When it comes to obtaining a car, most people tend to be confused about leasing and renting. These two are the top choices of those who needs an auto immediately but cannot purchase one. Depending on how long you will use it, renting and leasing is both not a bad decision. You just have to go for the right choice. To guide you along, here are some facts worth remembering.
Difference Between Leasing And Renting
Car renting is the best choice for those who want to use theor auto for a short span of time. It can be for a family vacation or for driving around town with your friends. Most cars for rent are owned by rental companies. They’re also responsible for maintaining it and ensuring that’s it’s safe for their customers.

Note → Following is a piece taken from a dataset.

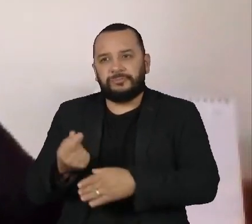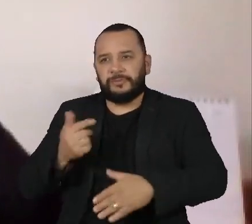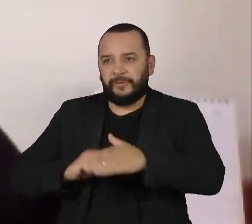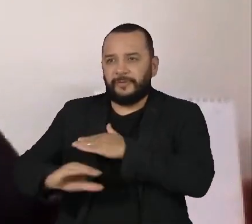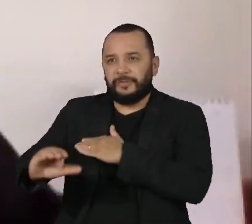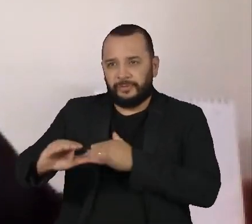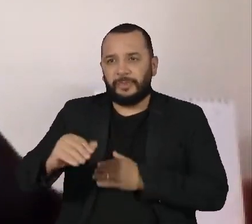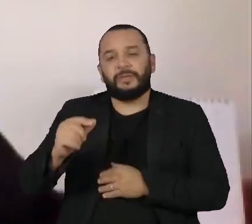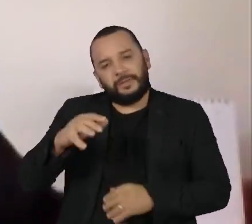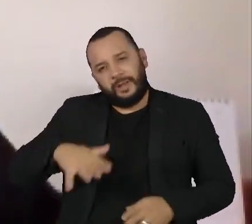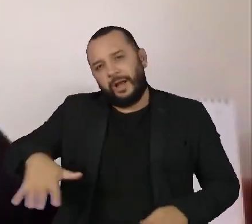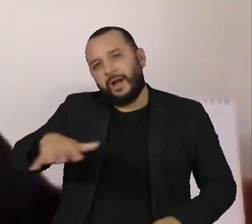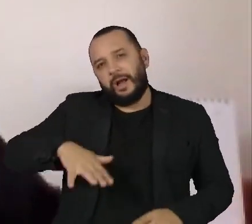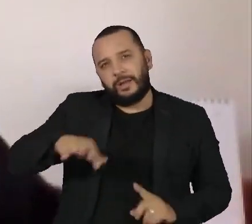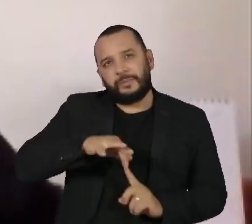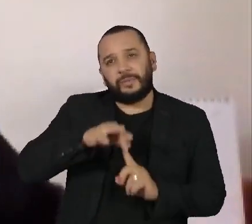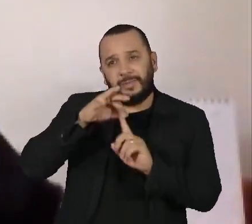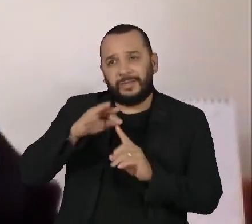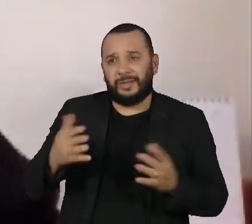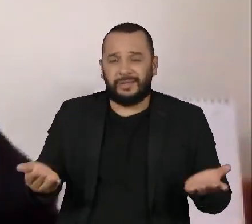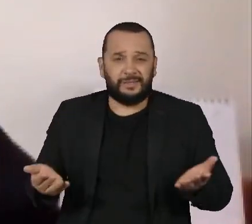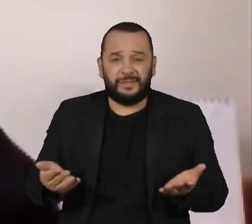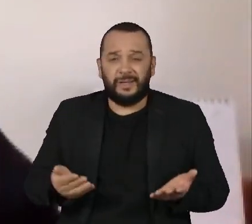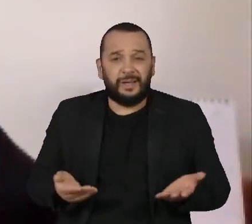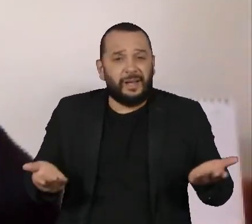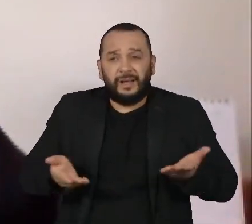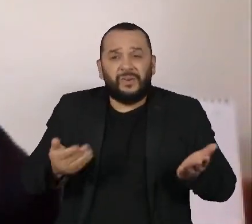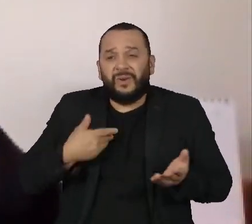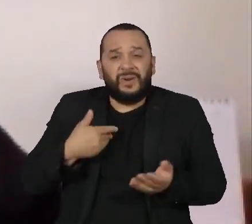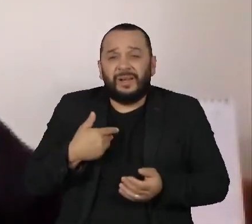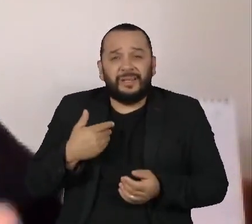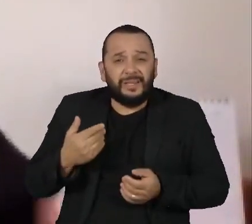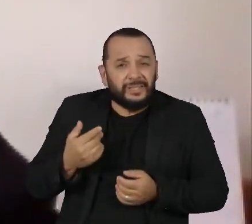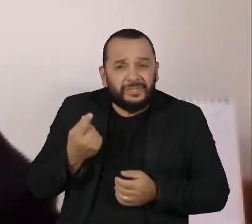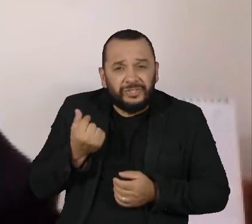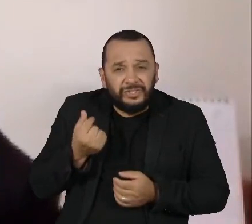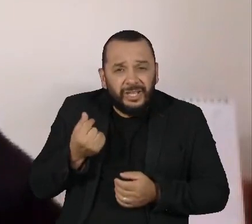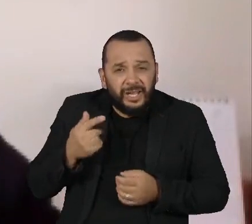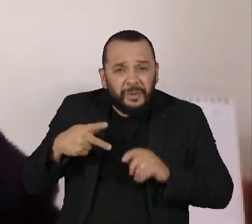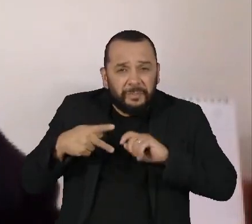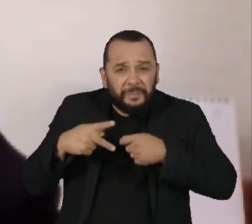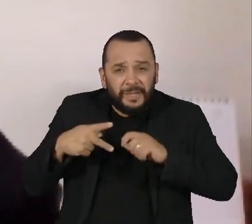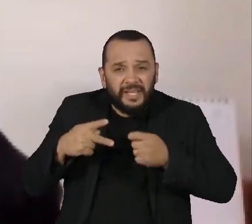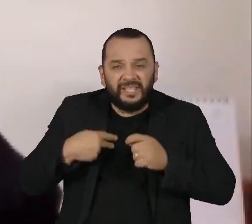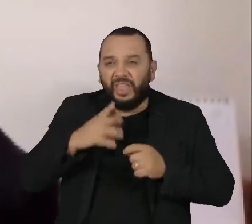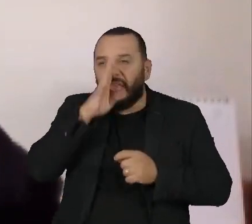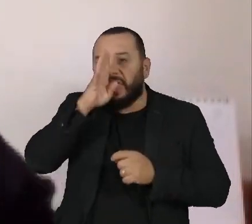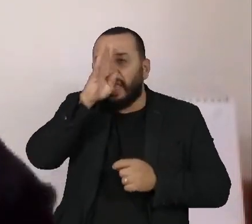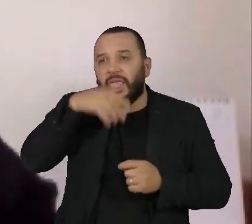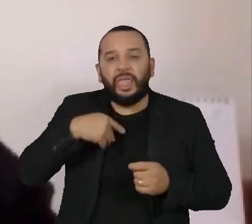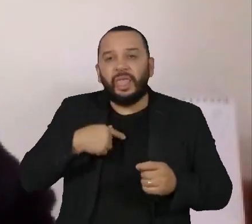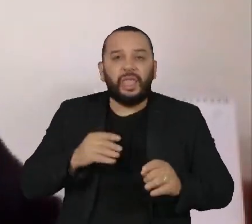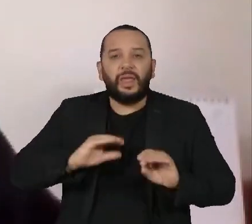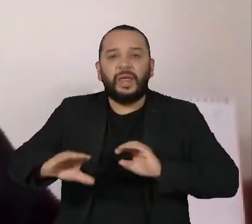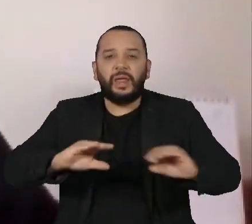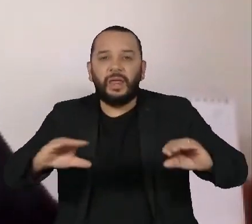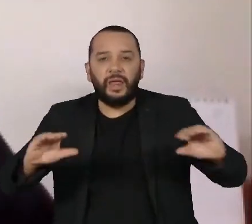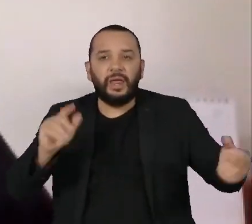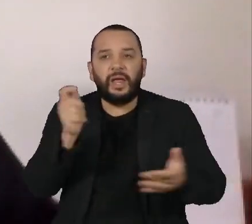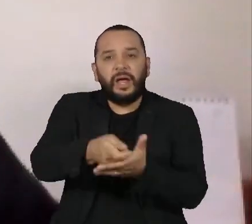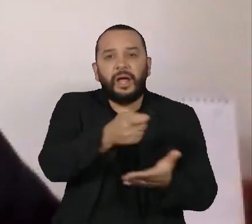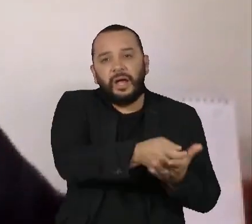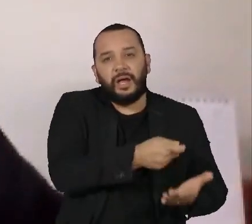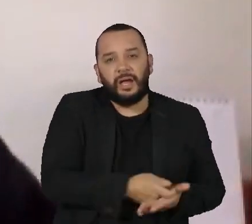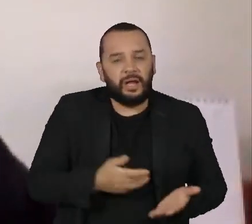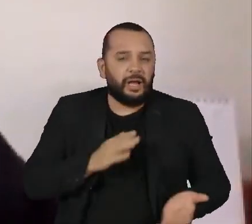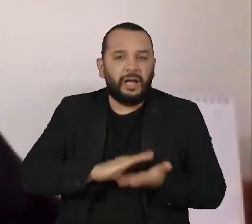sejam feitos nas áreas prioritárias. Isso é feito livremente. Cada um decide, dentro de parâmetros mínimos, o que é que vai ser feito com aquele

The rates of renting a car depend solely on the company. It can be weekly based or daily based. Some companies are also very strict when it comes to mileage and would require an additional mileage rate. Some companies on the other hand do offer unlimited mileage.
Furthermore, the method of computing these rates is not usually disclosed to the people. This is because car rental companies have different computation schemes and they also have discount schemes that highly affect the main rate.
By contrast, car leasing is a way of financing a vehicle. It can be very similar to loan financing. A lease company will finance an auto and they are to be paid with interest. Because the money to be financed depends on the car – whether it’s a new model or not – the interest rate also varies. Aside from the auto, such rate also depends on the company. Technically, not all car lease companies have similar interest rates but there’s a formula used to be the basis of the computation.
Unlike rentals, you cannot swap the car until the leasing term has ended. Such term can start at 24 months and not just a couple of days distinct in the rental terms. Factors like income, debt and credit scores are all important when leasing a car. It also appears as your typical credit report.
How Does Leasing Work?
Leasing basically means paying for the car’s devaluation. You are responsible for financing the difference between the current value of the car, and its new value after the leasing contract ends. If for example, an auto is worth $30,000 today, and it lost its value to $20,000 after the leasing contract you will have to finance or pay for the $10,000. Most contacts range from 2 years to as long as 5 years depending on the lease company.
If you don’t want an upright payment for such as huge amount, you can check if the leasing company offers other payment methods. There are some corporations that are open for monthly payment with the requirement to pay an initial down payment. Aside from that, you can also purchase the car and pay for it’s entire amount of $30,000 during the leasing term. Again, this can be a monthly payment with an initial down payment.